**Instructions to follow**
Copy the items below word for word, starting with the first line and going on through the line with "common name: Black willow".
** begin **
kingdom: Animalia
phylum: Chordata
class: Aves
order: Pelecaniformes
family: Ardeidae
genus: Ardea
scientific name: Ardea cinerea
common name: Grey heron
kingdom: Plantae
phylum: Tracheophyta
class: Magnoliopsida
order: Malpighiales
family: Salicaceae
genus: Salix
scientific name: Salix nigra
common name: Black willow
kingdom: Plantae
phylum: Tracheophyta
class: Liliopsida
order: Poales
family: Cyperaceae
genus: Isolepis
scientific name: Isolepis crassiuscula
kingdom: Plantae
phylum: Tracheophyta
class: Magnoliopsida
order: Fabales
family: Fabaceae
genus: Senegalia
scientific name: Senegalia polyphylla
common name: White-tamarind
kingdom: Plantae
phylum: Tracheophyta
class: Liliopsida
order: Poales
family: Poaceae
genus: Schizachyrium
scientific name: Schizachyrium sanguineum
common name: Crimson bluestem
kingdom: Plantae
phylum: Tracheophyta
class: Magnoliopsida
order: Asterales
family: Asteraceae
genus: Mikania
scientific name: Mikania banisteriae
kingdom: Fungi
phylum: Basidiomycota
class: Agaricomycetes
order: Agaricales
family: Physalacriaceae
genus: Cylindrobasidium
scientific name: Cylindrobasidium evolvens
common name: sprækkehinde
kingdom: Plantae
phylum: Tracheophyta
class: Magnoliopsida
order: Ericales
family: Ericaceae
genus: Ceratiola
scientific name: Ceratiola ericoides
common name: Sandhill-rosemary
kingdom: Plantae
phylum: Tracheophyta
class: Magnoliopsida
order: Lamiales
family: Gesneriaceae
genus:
** end **
**Result**
kingdom: Animalia
phylum: Chordata
class: Aves
order: Pelecaniformes
family: Ardeidae
genus: Ardea
scientific name: Ardea cinerea
common name: Grey heron
kingdom: Plantae
phylum: Tracheophyta
class: Magnoliopsida
order: Malpighiales
family: Salicaceae
genus: Salix
scientific name: Salix nigra
common name: Black willow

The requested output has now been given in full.